Creator Of The Stanley Parable Says Some Profound Things About 'Success'

Davey Wredon is the writer of the critically acclaimed The Stanley Parable, the innovative, smart piece of work that somehow managed to be an entertaining, well-made video game that brilliantly skewered all video games. Now the game has been commercially successful, and lauded in the games media, Davet Wredon is perfectly placed to discuss the concept of 'success' and what it meant to him personally. You might be surprised by how it has affected him.

In order to make sense of how success has changed his life — sometimes for the worse — Wredon created a comic.

"The point of the comic was purely just to clarify that financial and critical success does not simply make your insecurities go away," he wrote. "If you were insecure about other peoples' opinions of you and addicted to praise in order to feel good about yourself, the dirty truth is that there is no amount of praise you can receive that will make that insecurity goes away. What fire dies when you feed it?"

Wredon clearly doesn't like too much attention, so I was in two minds about posting this. But I do think he raises some important issues about how we treat one another online, and how that affects other people.

Davey Wredon puts it better himself:

Obviously you get to do whatever you want, that's how this creator/audience thing works, and no matter what happens I'll be fine. But I want to stress that the weight I have carried is real and it is heavy. And despite my trepidation about posting this online, I really do want to share it with you. I want to be able to show you this weight, to put you in my head. I am compelled to. It is just in my blood. I have no other explanation. Thank you for joining me.


Comments

    And then once Wredon wins GOTY:

    This is a story of a man named Davey.

    Davey worked for himself in a small building, where he was employee number 1.

    ...

    Sorry, I just dont understand all this whinging lately about "success". I swear these guys have some serious issues if their only complaint is that they're making a living out of their passion... its like the Flappy Bird guy; "my work is loved by millions of people.... so now i'm sad."
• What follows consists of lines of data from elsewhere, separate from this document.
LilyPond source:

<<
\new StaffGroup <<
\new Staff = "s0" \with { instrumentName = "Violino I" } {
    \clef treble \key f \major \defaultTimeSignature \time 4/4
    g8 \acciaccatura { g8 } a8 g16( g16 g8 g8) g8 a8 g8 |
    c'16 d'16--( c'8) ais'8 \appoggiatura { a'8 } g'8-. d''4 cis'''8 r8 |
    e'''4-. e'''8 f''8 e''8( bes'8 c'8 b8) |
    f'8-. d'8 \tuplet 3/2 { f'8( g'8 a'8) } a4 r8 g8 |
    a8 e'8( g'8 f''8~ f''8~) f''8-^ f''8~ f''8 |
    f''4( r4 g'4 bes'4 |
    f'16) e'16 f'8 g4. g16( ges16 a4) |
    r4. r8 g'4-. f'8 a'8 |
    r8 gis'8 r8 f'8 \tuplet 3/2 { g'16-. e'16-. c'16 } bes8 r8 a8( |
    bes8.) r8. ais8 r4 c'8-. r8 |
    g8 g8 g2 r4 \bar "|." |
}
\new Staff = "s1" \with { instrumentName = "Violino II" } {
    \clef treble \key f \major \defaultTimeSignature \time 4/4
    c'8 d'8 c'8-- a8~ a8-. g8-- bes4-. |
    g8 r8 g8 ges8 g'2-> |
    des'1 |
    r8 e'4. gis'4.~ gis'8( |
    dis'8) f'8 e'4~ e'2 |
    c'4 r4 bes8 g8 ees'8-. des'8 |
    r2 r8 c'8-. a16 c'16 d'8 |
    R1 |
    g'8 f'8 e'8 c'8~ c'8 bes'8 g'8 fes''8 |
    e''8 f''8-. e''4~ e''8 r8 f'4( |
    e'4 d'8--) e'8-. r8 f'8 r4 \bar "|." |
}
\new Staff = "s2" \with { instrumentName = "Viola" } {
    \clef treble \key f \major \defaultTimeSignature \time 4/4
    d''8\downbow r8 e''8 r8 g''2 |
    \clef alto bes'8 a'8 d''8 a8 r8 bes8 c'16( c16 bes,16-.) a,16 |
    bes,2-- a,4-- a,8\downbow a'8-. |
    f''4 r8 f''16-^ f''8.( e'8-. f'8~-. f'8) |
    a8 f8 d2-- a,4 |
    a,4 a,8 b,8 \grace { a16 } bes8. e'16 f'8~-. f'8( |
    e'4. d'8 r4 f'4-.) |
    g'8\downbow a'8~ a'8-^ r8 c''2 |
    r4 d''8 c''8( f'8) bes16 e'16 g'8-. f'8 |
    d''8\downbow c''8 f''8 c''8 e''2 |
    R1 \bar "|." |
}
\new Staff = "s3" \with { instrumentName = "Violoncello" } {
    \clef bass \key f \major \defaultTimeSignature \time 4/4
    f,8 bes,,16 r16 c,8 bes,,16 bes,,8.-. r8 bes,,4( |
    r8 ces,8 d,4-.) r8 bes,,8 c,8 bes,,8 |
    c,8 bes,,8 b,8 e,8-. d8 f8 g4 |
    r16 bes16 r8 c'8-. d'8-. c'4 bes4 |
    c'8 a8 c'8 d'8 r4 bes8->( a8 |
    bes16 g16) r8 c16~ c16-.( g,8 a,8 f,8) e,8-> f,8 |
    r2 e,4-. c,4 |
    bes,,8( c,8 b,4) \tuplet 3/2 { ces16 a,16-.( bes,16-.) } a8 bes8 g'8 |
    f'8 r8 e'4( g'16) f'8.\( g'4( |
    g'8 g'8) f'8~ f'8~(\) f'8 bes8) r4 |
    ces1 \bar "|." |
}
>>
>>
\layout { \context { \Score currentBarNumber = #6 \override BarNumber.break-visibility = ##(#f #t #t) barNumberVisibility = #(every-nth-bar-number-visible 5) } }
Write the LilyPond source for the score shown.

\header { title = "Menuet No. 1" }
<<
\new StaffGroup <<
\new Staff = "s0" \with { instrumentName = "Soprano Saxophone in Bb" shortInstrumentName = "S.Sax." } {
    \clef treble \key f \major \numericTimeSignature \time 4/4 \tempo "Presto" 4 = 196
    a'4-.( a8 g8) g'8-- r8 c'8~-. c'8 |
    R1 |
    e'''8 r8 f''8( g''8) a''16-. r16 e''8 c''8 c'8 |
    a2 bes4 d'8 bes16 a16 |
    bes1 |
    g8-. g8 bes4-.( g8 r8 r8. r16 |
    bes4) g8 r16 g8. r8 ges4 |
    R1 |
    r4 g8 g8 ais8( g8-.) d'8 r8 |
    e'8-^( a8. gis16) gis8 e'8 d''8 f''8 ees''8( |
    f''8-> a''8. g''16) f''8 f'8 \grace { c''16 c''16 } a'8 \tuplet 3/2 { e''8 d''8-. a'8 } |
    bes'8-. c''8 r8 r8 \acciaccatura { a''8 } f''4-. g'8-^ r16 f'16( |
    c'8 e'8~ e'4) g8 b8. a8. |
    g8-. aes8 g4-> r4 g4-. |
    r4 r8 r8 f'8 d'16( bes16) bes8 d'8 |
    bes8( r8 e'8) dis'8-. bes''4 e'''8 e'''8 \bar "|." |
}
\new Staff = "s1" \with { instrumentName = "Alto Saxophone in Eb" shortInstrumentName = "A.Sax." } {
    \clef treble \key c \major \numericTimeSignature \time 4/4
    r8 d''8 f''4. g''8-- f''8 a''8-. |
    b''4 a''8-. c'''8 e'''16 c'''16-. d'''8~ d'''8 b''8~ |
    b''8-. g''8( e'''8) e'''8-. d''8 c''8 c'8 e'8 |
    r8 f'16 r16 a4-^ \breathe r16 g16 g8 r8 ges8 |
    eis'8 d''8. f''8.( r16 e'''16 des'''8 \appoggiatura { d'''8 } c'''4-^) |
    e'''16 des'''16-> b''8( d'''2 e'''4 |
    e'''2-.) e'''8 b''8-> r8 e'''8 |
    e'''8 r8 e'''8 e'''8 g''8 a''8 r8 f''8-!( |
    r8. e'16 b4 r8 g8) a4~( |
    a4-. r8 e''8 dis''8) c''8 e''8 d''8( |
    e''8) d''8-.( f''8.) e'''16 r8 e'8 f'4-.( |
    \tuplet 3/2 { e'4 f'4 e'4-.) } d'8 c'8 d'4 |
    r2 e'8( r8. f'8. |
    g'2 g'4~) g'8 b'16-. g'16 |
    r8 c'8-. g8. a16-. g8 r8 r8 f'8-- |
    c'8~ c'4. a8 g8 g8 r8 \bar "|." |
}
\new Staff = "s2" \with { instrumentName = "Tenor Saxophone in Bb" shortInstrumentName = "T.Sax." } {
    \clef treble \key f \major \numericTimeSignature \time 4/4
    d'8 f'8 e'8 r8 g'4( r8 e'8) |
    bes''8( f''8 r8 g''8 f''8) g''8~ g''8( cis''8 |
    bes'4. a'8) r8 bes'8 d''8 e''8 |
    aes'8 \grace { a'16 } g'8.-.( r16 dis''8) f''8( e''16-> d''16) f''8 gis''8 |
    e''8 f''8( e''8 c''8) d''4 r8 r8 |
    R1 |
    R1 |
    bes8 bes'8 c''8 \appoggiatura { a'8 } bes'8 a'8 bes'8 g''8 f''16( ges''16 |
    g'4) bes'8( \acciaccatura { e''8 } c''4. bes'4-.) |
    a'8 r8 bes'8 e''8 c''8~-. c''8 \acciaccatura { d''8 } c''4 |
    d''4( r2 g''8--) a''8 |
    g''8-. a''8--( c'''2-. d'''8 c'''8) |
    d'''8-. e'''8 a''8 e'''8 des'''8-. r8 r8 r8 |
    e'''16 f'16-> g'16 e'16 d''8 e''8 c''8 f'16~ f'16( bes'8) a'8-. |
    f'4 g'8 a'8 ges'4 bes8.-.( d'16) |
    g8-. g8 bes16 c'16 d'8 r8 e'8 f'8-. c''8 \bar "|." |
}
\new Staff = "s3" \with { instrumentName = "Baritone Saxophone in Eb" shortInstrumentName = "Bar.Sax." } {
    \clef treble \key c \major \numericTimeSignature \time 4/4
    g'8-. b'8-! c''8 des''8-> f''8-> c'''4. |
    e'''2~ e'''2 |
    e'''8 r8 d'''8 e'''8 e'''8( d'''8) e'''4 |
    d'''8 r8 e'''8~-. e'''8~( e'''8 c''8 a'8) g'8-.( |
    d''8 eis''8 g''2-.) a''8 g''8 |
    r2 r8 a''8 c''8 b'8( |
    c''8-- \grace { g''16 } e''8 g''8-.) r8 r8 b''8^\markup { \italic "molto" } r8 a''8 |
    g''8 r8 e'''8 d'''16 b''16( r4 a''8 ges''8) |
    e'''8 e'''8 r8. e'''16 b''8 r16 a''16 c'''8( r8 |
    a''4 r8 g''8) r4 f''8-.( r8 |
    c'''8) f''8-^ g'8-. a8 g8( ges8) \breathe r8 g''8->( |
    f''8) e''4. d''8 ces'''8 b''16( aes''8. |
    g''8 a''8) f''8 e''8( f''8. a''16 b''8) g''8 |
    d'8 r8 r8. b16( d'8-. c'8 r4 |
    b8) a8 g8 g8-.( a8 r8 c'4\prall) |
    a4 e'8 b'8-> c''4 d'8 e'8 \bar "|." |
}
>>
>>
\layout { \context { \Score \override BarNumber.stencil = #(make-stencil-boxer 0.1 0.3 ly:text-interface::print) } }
    As an independent game developer, I'd kill for this kind of success - even half the attention these games have been getting (let alone recognition for your work - i.e. awards). Want to know what's REALLY sad? Working years on a game no one plays. Now THAT is depressing. 99% of indie devs know this pain... these "one hit wonders" have it good.

    Davey brings up a good point, albeit a little melodramatically.

    Praise is addictive. Like all addictions, we crave it the more we get it. You know you're addicted when, if it is not received, you feel empty and despondent. When you obsess about it to the detriment of other factors in your life. The absence of that praise can mimic a withdrawal effect.

    It helps if you mentally voice the phrase "fuck it, I don't care what others think". It's not that you don't care, but it does help to alleviate the worry about the opinion of others. Balances things out.

      Have an upvote, to undo all your hard work and feed your addiction. :)

        Oh the humanity!

        More upvotes. Need moar!

    I cannot think of anything more horrifying than the Stanley Parable being nominated for a "Game of The Year Award". Not because it wasn't a great gamey-type-thing; Wredon made a fine creation and he should be proud. But if this meta-narrative on the terribleness of games is the best thing we've made in 12 months then the industry clearly has its head so far up itself that there is possibly no hope of redemption. Besides which Gone Home came out in the same 12 month period, and clearly when the putative knocks against Gone Home are largely just that it's "short" and "not a game" then Stanley doesn't have much of a comparitive leg to stand on.

    Reading that kind of makes me feel a bit bad for the guys who make games like Call of Duty and the like. Everyone praises certain games while anything subsequent gets shitted on for not being as good. Living in your own shadow must be difficult, because you either have to try and replicate your successful formula (satisfying calls for "more!" but inviting "it's more of the same!" criticism) or trying something new and getting lambasted for not giving the people what they want. Damned if you do damned if you don't really.

      It'd be particularly brutal if you've been working on something like Duke Nukem Forever, or something else for like.... 5+ years of your life. Can you imagine the result of 5+ years of your career being critically panned and held up as an example of what's wrong with an industry? And you're sitting there going, "Yeah, but did you like the textures you fuckers? I DID THAT. THEY WERE GOOD, GODAMMIT."

    The three fingers over the bar at the end pretty much confirms Davey has been contracted to finish Halflife 3 on weekends. Yes.

    Last edited 03/03/14 5:07 pm

    On the one hand, I know the feeling of wanting to succeed and feel like the things you do are worth something to people other than yourself. On the other hand, it sounds a bit like; "I'm so popular and it's just so hard having my thing that I made be liked by so many people. Everyone should be telling me how good my thing is or I'll feel sad." Davey seems like the kind of guy who has his feet on the ground though, and it's always hard to talk about the pressures of success without sounding like you're complaining about being awesome.

    On a side note. Fire can die from feeding it. You can overfeed it and smother it, or you can feed it the wrong thing and kill it.